TASK TO COMPLETE: Extract the listing in its entirety, keeping each line identical to the original.

TASK MATERIAL:
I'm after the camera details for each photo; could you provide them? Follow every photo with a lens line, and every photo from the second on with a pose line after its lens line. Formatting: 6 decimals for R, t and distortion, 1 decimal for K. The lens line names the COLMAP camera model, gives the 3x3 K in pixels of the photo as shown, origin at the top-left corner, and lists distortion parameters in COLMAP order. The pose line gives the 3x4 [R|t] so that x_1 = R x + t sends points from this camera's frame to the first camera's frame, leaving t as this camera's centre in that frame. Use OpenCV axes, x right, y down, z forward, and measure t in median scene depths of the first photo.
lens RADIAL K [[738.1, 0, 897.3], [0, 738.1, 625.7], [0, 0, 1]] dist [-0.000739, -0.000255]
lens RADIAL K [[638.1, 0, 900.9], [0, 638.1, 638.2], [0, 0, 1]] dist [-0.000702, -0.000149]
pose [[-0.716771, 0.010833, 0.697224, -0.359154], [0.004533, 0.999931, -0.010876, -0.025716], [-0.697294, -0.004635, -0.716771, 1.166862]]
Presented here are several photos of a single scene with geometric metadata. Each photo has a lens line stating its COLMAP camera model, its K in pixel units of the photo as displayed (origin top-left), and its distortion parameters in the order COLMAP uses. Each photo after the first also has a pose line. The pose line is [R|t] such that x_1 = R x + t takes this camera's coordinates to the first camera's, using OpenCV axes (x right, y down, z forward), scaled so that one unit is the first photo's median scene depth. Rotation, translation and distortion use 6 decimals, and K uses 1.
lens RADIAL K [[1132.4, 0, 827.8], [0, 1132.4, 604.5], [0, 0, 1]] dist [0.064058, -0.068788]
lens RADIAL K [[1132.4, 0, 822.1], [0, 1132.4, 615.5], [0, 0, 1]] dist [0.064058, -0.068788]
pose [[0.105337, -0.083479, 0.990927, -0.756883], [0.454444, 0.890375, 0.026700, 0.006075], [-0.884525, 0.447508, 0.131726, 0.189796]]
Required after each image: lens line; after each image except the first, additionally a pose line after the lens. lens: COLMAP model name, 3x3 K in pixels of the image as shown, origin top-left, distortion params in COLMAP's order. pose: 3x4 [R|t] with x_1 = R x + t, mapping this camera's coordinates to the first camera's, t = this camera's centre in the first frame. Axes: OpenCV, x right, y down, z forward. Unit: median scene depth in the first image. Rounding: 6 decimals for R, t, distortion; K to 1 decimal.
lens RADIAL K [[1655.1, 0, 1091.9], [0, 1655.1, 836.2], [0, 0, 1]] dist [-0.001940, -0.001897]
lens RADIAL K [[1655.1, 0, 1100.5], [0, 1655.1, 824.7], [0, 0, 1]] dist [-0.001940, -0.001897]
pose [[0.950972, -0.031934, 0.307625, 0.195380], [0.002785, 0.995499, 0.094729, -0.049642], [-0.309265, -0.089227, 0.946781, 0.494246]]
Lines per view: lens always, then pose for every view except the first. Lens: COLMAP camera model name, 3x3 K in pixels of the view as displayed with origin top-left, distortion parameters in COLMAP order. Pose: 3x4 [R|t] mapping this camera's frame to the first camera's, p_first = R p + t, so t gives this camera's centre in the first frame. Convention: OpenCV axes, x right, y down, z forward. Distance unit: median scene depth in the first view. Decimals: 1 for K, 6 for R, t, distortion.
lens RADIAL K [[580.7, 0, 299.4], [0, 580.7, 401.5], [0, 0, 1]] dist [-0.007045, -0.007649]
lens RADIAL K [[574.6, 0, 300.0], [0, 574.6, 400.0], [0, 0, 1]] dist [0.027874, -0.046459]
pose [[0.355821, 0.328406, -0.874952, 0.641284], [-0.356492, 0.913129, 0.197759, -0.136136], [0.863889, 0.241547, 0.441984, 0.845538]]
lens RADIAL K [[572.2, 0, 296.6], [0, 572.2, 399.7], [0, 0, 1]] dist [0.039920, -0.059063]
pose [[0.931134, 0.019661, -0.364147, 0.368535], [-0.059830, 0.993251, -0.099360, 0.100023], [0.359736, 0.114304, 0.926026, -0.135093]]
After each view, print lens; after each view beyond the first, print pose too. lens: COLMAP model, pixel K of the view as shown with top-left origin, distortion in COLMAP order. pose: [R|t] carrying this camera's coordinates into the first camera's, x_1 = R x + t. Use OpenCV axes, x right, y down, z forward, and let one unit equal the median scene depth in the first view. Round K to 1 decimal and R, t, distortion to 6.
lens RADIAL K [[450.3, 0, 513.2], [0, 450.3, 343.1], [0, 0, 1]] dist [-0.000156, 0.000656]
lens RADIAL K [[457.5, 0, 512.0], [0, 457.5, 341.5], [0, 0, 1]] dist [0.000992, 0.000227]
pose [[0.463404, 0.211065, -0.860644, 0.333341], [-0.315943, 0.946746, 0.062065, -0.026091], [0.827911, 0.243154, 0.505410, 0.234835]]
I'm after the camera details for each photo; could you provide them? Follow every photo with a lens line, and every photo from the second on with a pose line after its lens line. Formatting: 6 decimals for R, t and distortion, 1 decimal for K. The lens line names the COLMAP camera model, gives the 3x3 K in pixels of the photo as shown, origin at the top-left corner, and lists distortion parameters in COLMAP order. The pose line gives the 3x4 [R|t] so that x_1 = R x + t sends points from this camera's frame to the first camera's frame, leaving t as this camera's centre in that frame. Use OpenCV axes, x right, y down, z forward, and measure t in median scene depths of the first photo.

REPLY:
I'm after the camera details for each photo; could you provide them? Follow every photo with a lens line, and every photo from the second on with a pose line after its lens line. Formatting: 6 decimals for R, t and distortion, 1 decimal for K. The lens line names the COLMAP camera model, gives the 3x3 K in pixels of the photo as shown, origin at the top-left corner, and lists distortion parameters in COLMAP order. The pose line gives the 3x4 [R|t] so that x_1 = R x + t sends points from this camera's frame to the first camera's frame, leaving t as this camera's centre in that frame. Use OpenCV axes, x right, y down, z forward, and measure t in median scene depths of the first photo.
lens RADIAL K [[738.1, 0, 897.3], [0, 738.1, 625.7], [0, 0, 1]] dist [-0.000739, -0.000255]
lens RADIAL K [[638.1, 0, 900.9], [0, 638.1, 638.2], [0, 0, 1]] dist [-0.000702, -0.000149]
pose [[-0.716771, 0.010833, 0.697224, -0.359154], [0.004533, 0.999931, -0.010876, -0.025716], [-0.697294, -0.004635, -0.716771, 1.166862]]
Presented here are several photos of a single scene with geometric metadata. Each photo has a lens line stating its COLMAP camera model, its K in pixel units of the photo as displayed (origin top-left), and its distortion parameters in the order COLMAP uses. Each photo after the first also has a pose line. The pose line is [R|t] such that x_1 = R x + t takes this camera's coordinates to the first camera's, using OpenCV axes (x right, y down, z forward), scaled so that one unit is the first photo's median scene depth. Rotation, translation and distortion use 6 decimals, and K uses 1.
lens RADIAL K [[1132.4, 0, 827.8], [0, 1132.4, 604.5], [0, 0, 1]] dist [0.064058, -0.068788]
lens RADIAL K [[1132.4, 0, 822.1], [0, 1132.4, 615.5], [0, 0, 1]] dist [0.064058, -0.068788]
pose [[0.105337, -0.083479, 0.990927, -0.756883], [0.454444, 0.890375, 0.026700, 0.006075], [-0.884525, 0.447508, 0.131726, 0.189796]]
Required after each image: lens line; after each image except the first, additionally a pose line after the lens. lens: COLMAP model name, 3x3 K in pixels of the image as shown, origin top-left, distortion params in COLMAP's order. pose: 3x4 [R|t] with x_1 = R x + t, mapping this camera's coordinates to the first camera's, t = this camera's centre in the first frame. Axes: OpenCV, x right, y down, z forward. Unit: median scene depth in the first image. Rounding: 6 decimals for R, t, distortion; K to 1 decimal.
lens RADIAL K [[1655.1, 0, 1091.9], [0, 1655.1, 836.2], [0, 0, 1]] dist [-0.001940, -0.001897]
lens RADIAL K [[1655.1, 0, 1100.5], [0, 1655.1, 824.7], [0, 0, 1]] dist [-0.001940, -0.001897]
pose [[0.950972, -0.031934, 0.307625, 0.195380], [0.002785, 0.995499, 0.094729, -0.049642], [-0.309265, -0.089227, 0.946781, 0.494246]]
Lines per view: lens always, then pose for every view except the first. Lens: COLMAP camera model name, 3x3 K in pixels of the view as displayed with origin top-left, distortion parameters in COLMAP order. Pose: 3x4 [R|t] mapping this camera's frame to the first camera's, p_first = R p + t, so t gives this camera's centre in the first frame. Convention: OpenCV axes, x right, y down, z forward. Distance unit: median scene depth in the first view. Decimals: 1 for K, 6 for R, t, distortion.
lens RADIAL K [[580.7, 0, 299.4], [0, 580.7, 401.5], [0, 0, 1]] dist [-0.007045, -0.007649]
lens RADIAL K [[574.6, 0, 300.0], [0, 574.6, 400.0], [0, 0, 1]] dist [0.027874, -0.046459]
pose [[0.355821, 0.328406, -0.874952, 0.641284], [-0.356492, 0.913129, 0.197759, -0.136136], [0.863889, 0.241547, 0.441984, 0.845538]]
lens RADIAL K [[572.2, 0, 296.6], [0, 572.2, 399.7], [0, 0, 1]] dist [0.039920, -0.059063]
pose [[0.931134, 0.019661, -0.364147, 0.368535], [-0.059830, 0.993251, -0.099360, 0.100023], [0.359736, 0.114304, 0.926026, -0.135093]]
After each view, print lens; after each view beyond the first, print pose too. lens: COLMAP model, pixel K of the view as shown with top-left origin, distortion in COLMAP order. pose: [R|t] carrying this camera's coordinates into the first camera's, x_1 = R x + t. Use OpenCV axes, x right, y down, z forward, and let one unit equal the median scene depth in the first view. Round K to 1 decimal and R, t, distortion to 6.
lens RADIAL K [[450.3, 0, 513.2], [0, 450.3, 343.1], [0, 0, 1]] dist [-0.000156, 0.000656]
lens RADIAL K [[457.5, 0, 512.0], [0, 457.5, 341.5], [0, 0, 1]] dist [0.000992, 0.000227]
pose [[0.463404, 0.211065, -0.860644, 0.333341], [-0.315943, 0.946746, 0.062065, -0.026091], [0.827911, 0.243154, 0.505410, 0.234835]]
I'm after the camera details for each photo; could you provide them? Follow every photo with a lens line, and every photo from the second on with a pose line after its lens line. Formatting: 6 decimals for R, t and distortion, 1 decimal for K. The lens line names the COLMAP camera model, gives the 3x3 K in pixels of the photo as shown, origin at the top-left corner, and lists distortion parameters in COLMAP order. The pose line gives the 3x4 [R|t] so that x_1 = R x + t sends points from this camera's frame to the first camera's frame, leaving t as this camera's centre in that frame. Use OpenCV axes, x right, y down, z forward, and measure t in median scene depths of the first photo.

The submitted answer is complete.